Mediation Best Practices … not Ground Rules

September 8th, 2014

In a mediator’s opening statement to clients, often the subject of “ground rules” comes up – parameters for behavior befitting a participant to mediation.   And often it takes the form of negative instruction – “we will refrain from name-calling or blaming” … “please don’t interrupt, you will get your turn to speak”.  I never took to the concept very well, of instructing adults on what not to do.  Some mediators ask their clients if they have any ground rules of their own, a good thing, if it weren’t for those 2 words.

Escher Transformation off the page
I do not lay ‘ground rules’. 
First, I prefer to speak to the highest parts of ourselves.  And, as I am of the philosophy that as we engage in mediation, we are promoting, sharing and hopefully modeling resourceful behaviour, I prefer to respectfully share best practices rather than ground rules … practices that bring out the best in us as speakers, listeners and problem-solvers.   Clients get these in advance, and we review them when we first meet, in case they need clarification.

So here are Spectra’s 10 Best Practices for Participants in a Mediation:

1         This is a learning conversation.  And a working conversation.  Please come to the table with open ears and a good dose of curiosity and resolve to solve problems together.  Listen as if you are hearing something for the first time and learning something new, even if you think you’ve heard it before.
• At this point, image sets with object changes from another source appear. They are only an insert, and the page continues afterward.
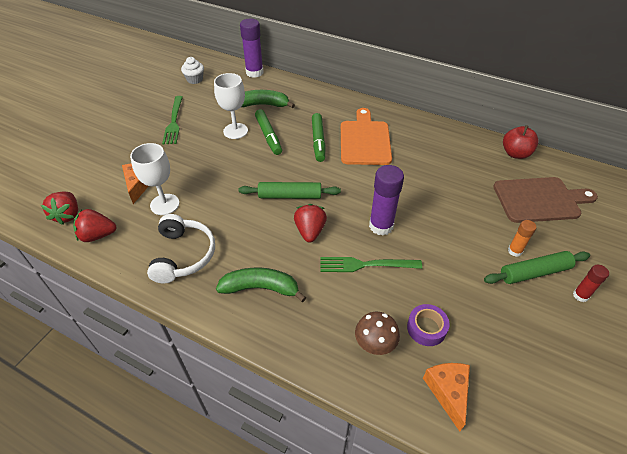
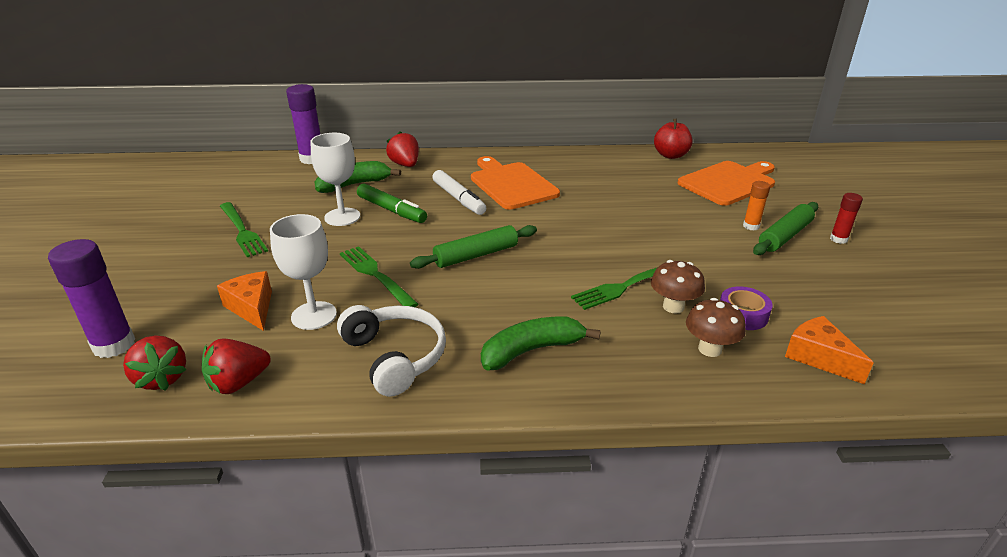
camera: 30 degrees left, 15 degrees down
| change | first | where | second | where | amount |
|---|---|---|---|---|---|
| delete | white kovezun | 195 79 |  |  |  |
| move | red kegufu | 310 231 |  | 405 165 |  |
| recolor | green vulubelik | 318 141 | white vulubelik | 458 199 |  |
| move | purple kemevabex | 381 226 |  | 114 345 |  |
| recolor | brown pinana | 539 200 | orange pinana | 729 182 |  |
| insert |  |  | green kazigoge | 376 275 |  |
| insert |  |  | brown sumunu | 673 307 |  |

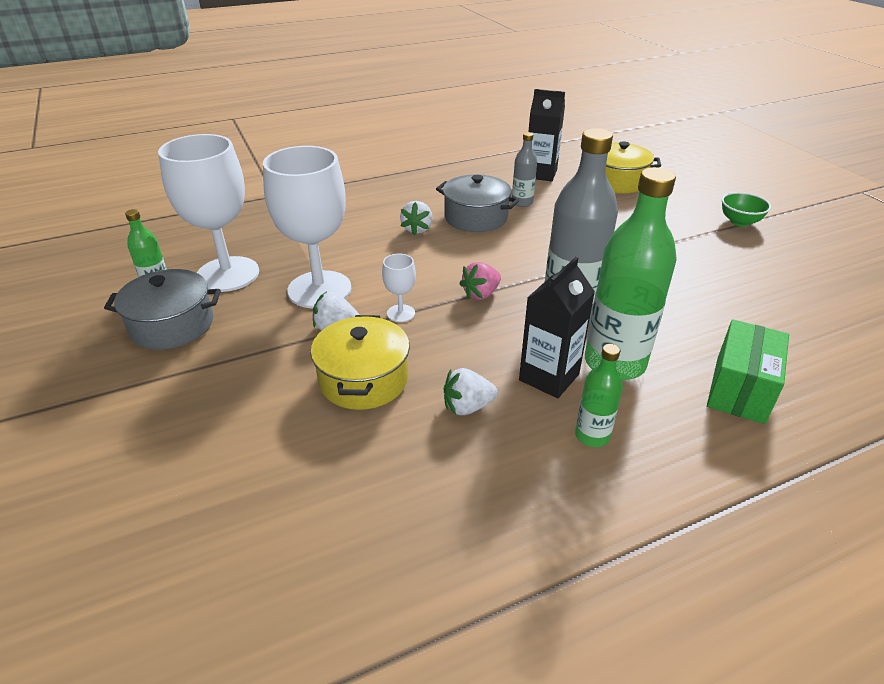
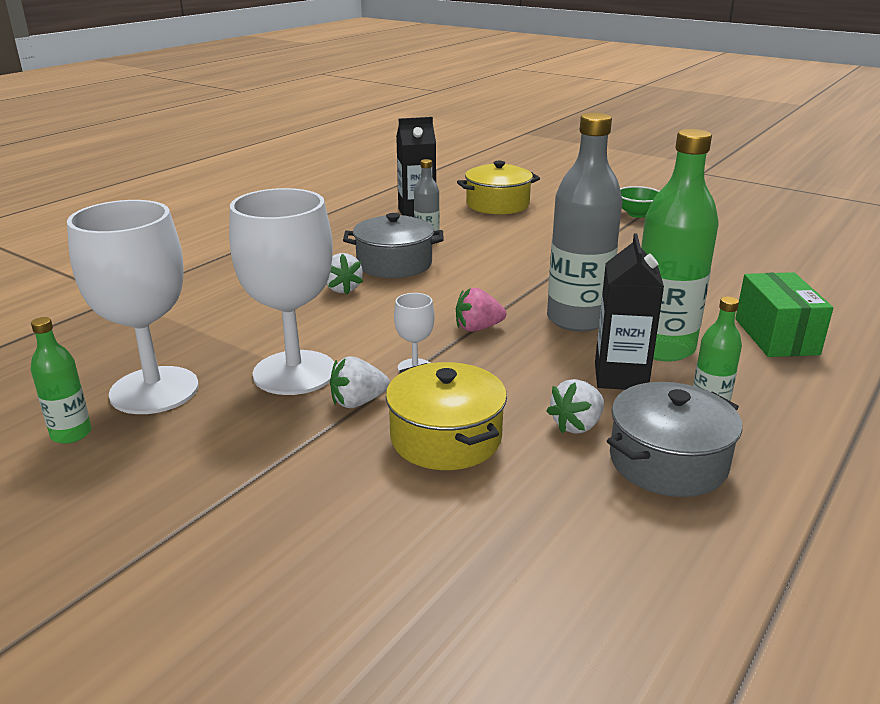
camera: 30 degrees left, 10 degrees down
| change | first | where | second | where | amount |
|---|---|---|---|---|---|
| move | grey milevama | 172 325 |  | 668 462 |  |
| rotate | pink kegufu | 481 294 |  | 478 328 | 60 degrees clockwise |

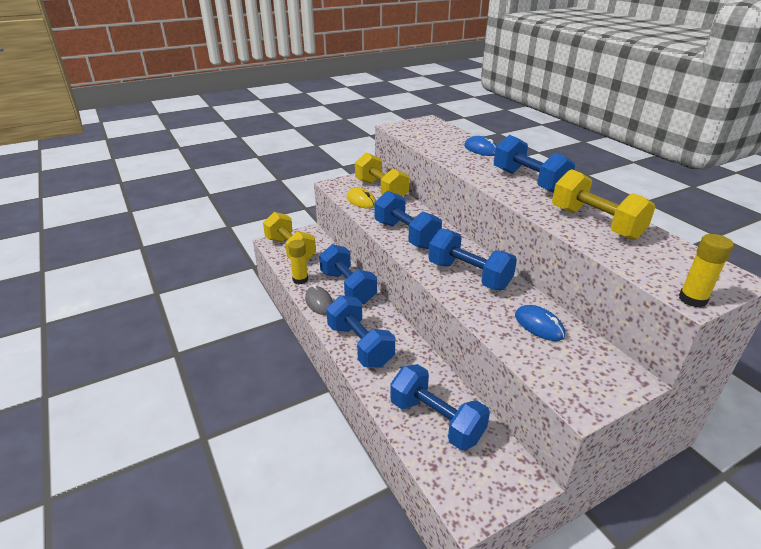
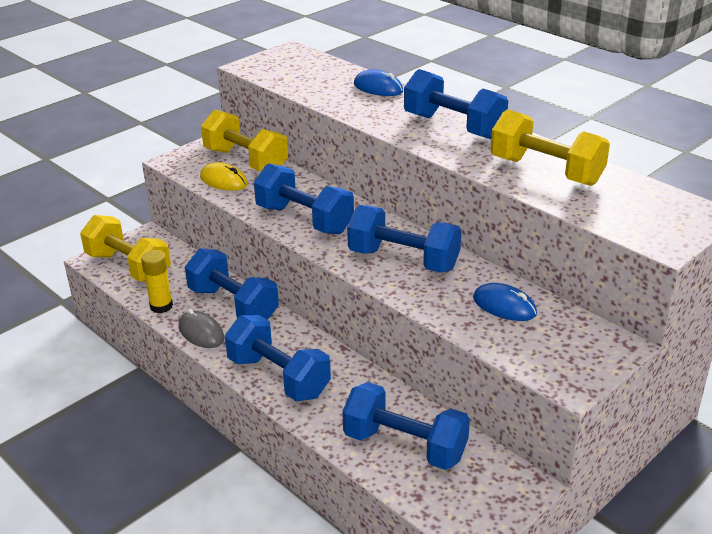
camera: 15 degrees left, 0 degrees up
| change | first | where | second | where | amount |
|---|---|---|---|---|---|
| delete | yellow kemevabex | 692 299 |  |  |  |

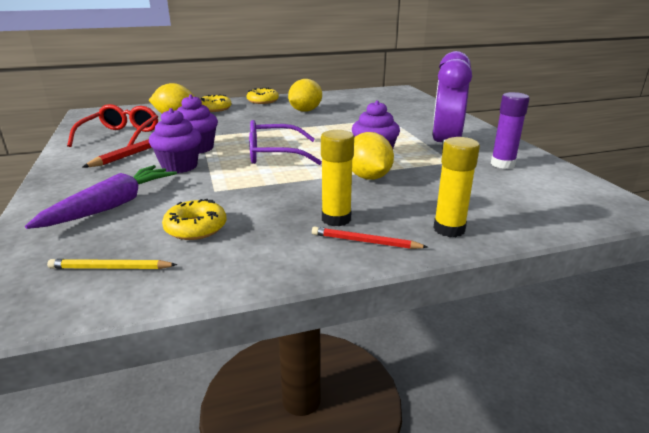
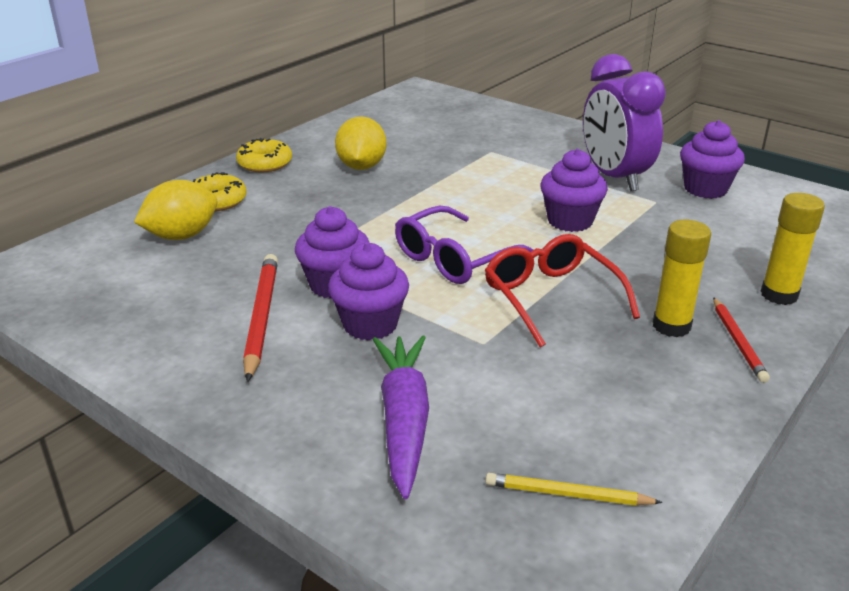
camera: 35 degrees left, 5 degrees up
| change | first | where | second | where | amount |
|---|---|---|---|---|---|
| rotate | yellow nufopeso | 110 268 |  | 567 494 | 45 degrees clockwise |
| move | red sosipi | 121 136 |  | 551 297 |  |
| delete | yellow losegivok | 196 228 |  |  |  |
| rotate | red nufopeso | 365 242 |  | 738 342 | 75 degrees counterclockwise |
| delete | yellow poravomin | 368 177 |  |  |  |
| replace | purple kemevabex | 502 164 | purple kovezun | 705 189 |  |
2         Practice deep listening.  Concentrate on what’s being said, and not what you are itching to say.  If you wish to insert a thought, signal.  If there is no opening given by the speaker right then, jot down keywords on paper and direct your thoughts fully back to them.

3         Reflect back for understanding.  Each person has come here to be heard and understood.  Reflecting back what someone has said for clarity and understanding ensures that this happens. Sometimes the Mediator will do this.  Sometimes you will be asked to.  The ability to do this depends on #2, deep listening.

4         Be resourceful and creative.  We are here to solve shared problems.  Brainstorm fearlessly.   Commitment to solutions comes later.

5         Suspend judgment.  In order to feel free to be resourceful and creative, we leave judgment to a later stage.  Nothing’s final till it’s final, so think in or out of the box while you can.

6         Silence is OK – when speaking or listening.  Not all gaps have to be filled.  It’s sometimes in the spaces that key discoveries are made.  Respect them, and use them liberally.

7         Emotions are OK, so long as you own them.  Express your disappointment, hopes, even anger… in a way that will be heard.  We’ll discover what it all means together.

8         Speak with passion and purpose, but know that your statements are not truth – they are your truth, and that will be respected.  Make observations.  Say how something made you feel or how it appeared to you.

9         Ask great questions.  They’re even better than statements.  We’ll discover some together.

10     Say one good thing about the other party at some time in the mediation.  Express appreciation for good listening, honesty, effort, understanding, courage, or something they have done well.  It will open doors like nothing else.

With best practices, I believe we are teaching resourceful behavior and not cementing or censuring bad.  We are evolving communication and moving ourselves forward.  We are future-focused and not dwelling on habit or blame.  With best practices, we are setting a new bar and building a new toolkit of skills and awareness.

Through best practices – we get to best solutions.